Task prompt >>
Exact copies of the records below are needed, free of pictures.

Data extracts >>
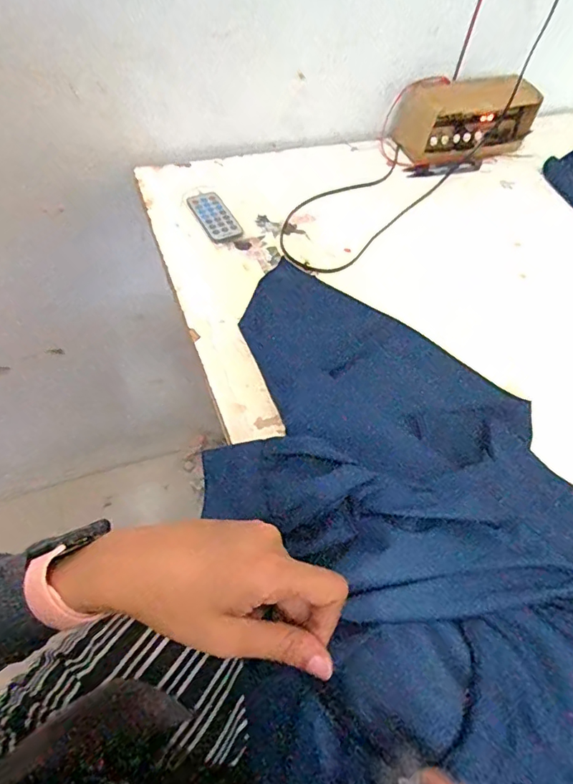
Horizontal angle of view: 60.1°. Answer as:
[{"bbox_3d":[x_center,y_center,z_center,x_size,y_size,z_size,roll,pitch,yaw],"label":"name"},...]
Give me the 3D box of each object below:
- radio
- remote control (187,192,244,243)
[{"bbox_3d":[0.256,-0.384,0.701,0.188,0.082,0.084,-13,58,-14],"label":"radio"},{"bbox_3d":[-0.087,-0.213,0.599,0.039,0.013,0.082,-24,61,-20],"label":"remote control"}]

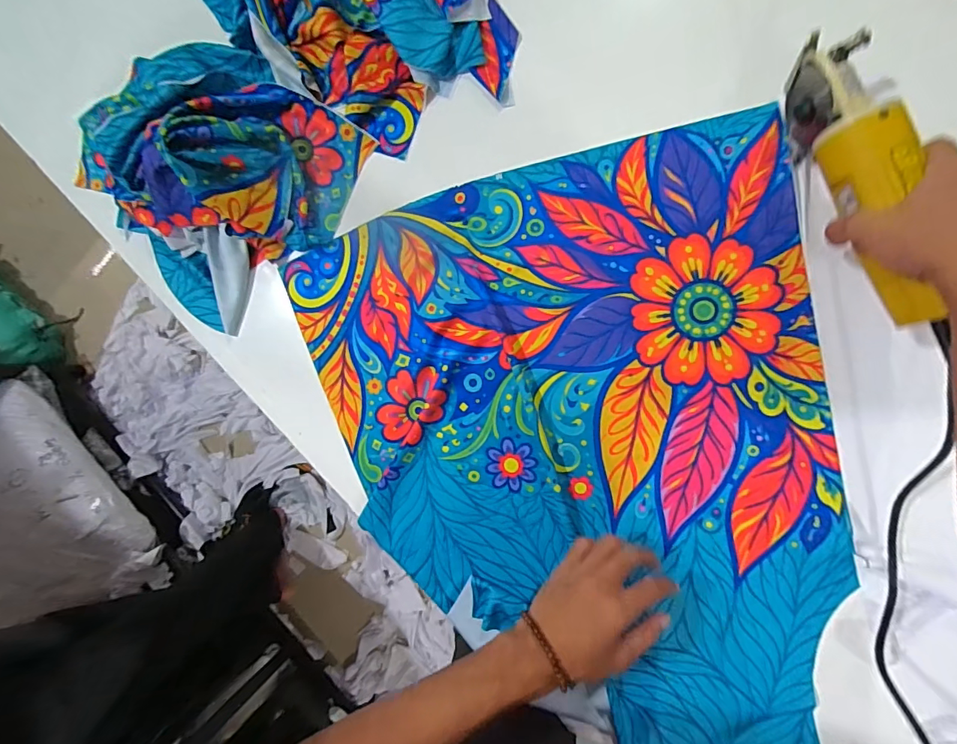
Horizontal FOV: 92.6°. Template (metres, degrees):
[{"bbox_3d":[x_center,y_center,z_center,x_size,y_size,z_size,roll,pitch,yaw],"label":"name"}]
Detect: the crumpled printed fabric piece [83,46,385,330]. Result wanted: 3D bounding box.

Task answer >>
Horizontal angle of view: 60.1°. Answer as:
[{"bbox_3d":[x_center,y_center,z_center,x_size,y_size,z_size,roll,pitch,yaw],"label":"name"},...]
Give me the 3D box of each object below:
- radio
- remote control (187,192,244,243)
[{"bbox_3d":[0.256,-0.384,0.701,0.188,0.082,0.084,-13,58,-14],"label":"radio"},{"bbox_3d":[-0.087,-0.213,0.599,0.039,0.013,0.082,-24,61,-20],"label":"remote control"}]

Horizontal FOV: 92.6°. Template (metres, degrees):
[{"bbox_3d":[x_center,y_center,z_center,x_size,y_size,z_size,roll,pitch,yaw],"label":"name"}]
Detect: the crumpled printed fabric piece [83,46,385,330]. Result wanted: 3D bounding box.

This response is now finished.